The NPS, at times, had to fend off pressures from the government. For example, during World War II the government attempted several times to extract resources from national parks and monuments to help with the war effort. This conflicted with the mission of the NPS to preserve the areas in their control. The NPS believed that there were other areas that could be exploited for the war effort that were not under park protection. A specific example of this occurred in 1944, when the U.S. military came to the officials in charge of Organ Pipe Cactus National Monument in Arizona asking to use part of the park as a practice bombing range. The NPS members located at Organ Pipe National Monument refused, citing that there were other areas that would be equally useful.[11]

The national park system experienced a travel boom following the war. The parks became overwhelmed, causing Conrad L. Wirth, the parks director, to initiate Mission 66. This billion dollar project involved the renovation of the infrastructure of the parks to better suit the public. This included the creation of park visitor centers. The project was completed in ten years. The national parks system continued to expand until the 1980s when NPS director Russell E. Dickenson believed that funding and staffing could not keep up. Dickenson proposed to slow the growth of the system and focus on renovating the parks currently in place. The project was aptly named, the Park Restoration and Improvement Program. This was similar to Mission 66 in that it focused on renovating infrastructure and would carry a billion-dollar price tag. In 1985 NPS Director William Penn Mott, Jr., returned the park system to an expansive stance. He also wanted the National Park Service to place a greater emphasis on educating the public in both American history as well as environmental values.[12]
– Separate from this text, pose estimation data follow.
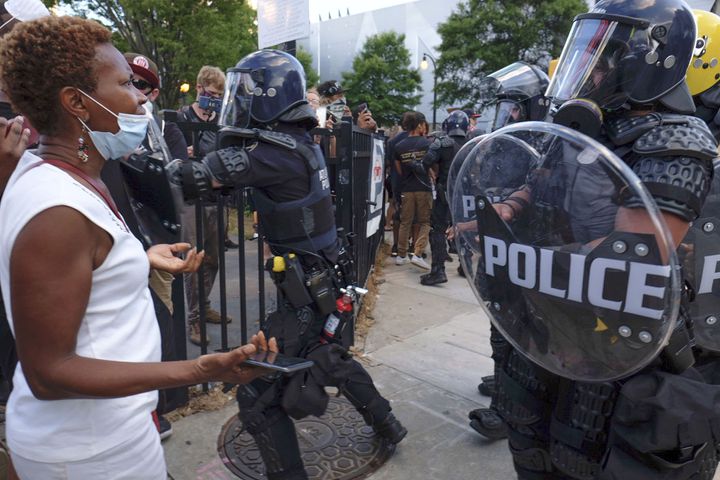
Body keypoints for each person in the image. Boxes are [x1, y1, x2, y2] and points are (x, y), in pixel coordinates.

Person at [0, 16, 277, 480]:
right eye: (127, 84)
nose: (141, 98)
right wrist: (197, 369)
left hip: (113, 430)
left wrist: (134, 259)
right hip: (88, 452)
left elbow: (78, 268)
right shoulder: (57, 208)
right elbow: (49, 373)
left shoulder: (69, 177)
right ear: (77, 103)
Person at [459, 1, 720, 478]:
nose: (587, 69)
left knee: (588, 459)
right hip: (547, 321)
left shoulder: (677, 140)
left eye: (600, 57)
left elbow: (632, 255)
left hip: (615, 339)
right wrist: (505, 212)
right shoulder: (578, 127)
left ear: (646, 60)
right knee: (533, 446)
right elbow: (537, 184)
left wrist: (522, 257)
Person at [169, 49, 406, 480]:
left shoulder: (272, 151)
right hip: (318, 279)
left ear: (269, 97)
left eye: (247, 91)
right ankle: (387, 423)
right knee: (330, 358)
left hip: (306, 286)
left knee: (256, 395)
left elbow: (195, 176)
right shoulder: (298, 143)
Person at [177, 65, 233, 345]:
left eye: (219, 95)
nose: (214, 99)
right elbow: (172, 159)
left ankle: (204, 305)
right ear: (199, 89)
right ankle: (193, 319)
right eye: (210, 93)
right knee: (194, 259)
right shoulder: (182, 118)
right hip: (190, 199)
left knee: (212, 258)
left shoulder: (221, 120)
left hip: (217, 197)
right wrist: (184, 154)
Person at [417, 110, 468, 286]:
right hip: (466, 193)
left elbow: (425, 162)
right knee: (465, 228)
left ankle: (438, 270)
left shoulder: (442, 142)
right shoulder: (473, 143)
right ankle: (466, 266)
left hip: (445, 191)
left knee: (437, 230)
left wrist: (432, 172)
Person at [394, 111, 432, 269]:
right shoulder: (427, 144)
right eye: (423, 124)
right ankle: (417, 252)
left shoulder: (398, 146)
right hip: (423, 187)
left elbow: (399, 170)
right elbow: (432, 166)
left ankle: (401, 255)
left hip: (407, 188)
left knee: (405, 222)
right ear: (419, 125)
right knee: (425, 222)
The National Park Service continues to manage the nation’s parks, and conserve its history, while allowing visitors to experience it at the same time. As of today it appears as though the number of NPS members is going to start to diminish due to lack of funding. The Obama administration has actually increased the park budget.  These funds, however, have been allocated to pay for higher insurance and rents affiliated with running the parks. The NPS currently has 28,000 employees for 397 parks and other areas.[13]

[1] National Park Service, “The National Park Service,” History E-Library, http://www.cr.nps.gov/history/hisnps/NPSHistory/npshisto.htm (accessed April 3, 2012).
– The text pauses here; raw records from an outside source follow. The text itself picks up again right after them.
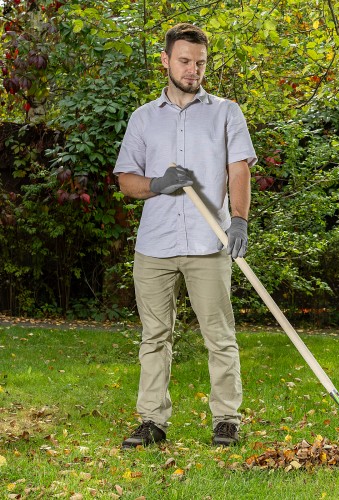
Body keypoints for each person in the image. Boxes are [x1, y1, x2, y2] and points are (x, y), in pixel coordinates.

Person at [113, 23, 257, 449]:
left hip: (207, 243)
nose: (193, 70)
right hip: (154, 246)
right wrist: (157, 184)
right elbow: (125, 180)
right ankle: (152, 422)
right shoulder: (143, 118)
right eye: (184, 61)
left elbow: (239, 169)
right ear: (165, 61)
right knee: (154, 337)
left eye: (200, 63)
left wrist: (240, 219)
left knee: (220, 334)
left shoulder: (226, 112)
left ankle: (226, 420)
[2] National Parks Conservation Association, “Frequently Asked Questions,” About Us, http://www.npca.org/about-us/faq.html#difference (accessed April 15, 2012).

[3] National Park Service, “Mission,” National Park Service, http://www.nps.gov/aboutus/mission.htm (accessed April 3, 2012).

[4] National Park Service, “The National Park Service,” History E-Library, http://www.cr.nps.gov/history/hisnps/NPSHistory/npshisto.htm (accessed April 3, 2012).

[5] Archeology Program, “Antiquities Act 1906-2006,” National Park Service, http://www.nps.gov/archeology/sites/antiquities/about.htm (accessed April 3, 2012).

[6] National Park Service, “The National Park Service,” History E-Library, http://www.cr.nps.gov/history/hisnps/NPSHistory/npshisto.htm (accessed April 3, 2012).

[7] Ibid.

[8] “National Park Service Organic Act,” The United States Department of Justice, http://www.justice.gov/enrd/3195.htm (accessed April 3,2012).

[9] Ibid.

[10] National Park Service, “The National Park Service,” History E-Library, http://www.cr.nps.gov/history/hisnps/NPSHistory/npshisto.htm (accessed April 3, 2012).

[11] Charles A. Richey, Santa Fe, AZ, to Director, Region Three, October 20, 1943, Folder: WarEmergency, Organ Pipe Cactus National Monument, Box 95, Central Classified Files, 1907-49, RG 79, NARA-MD.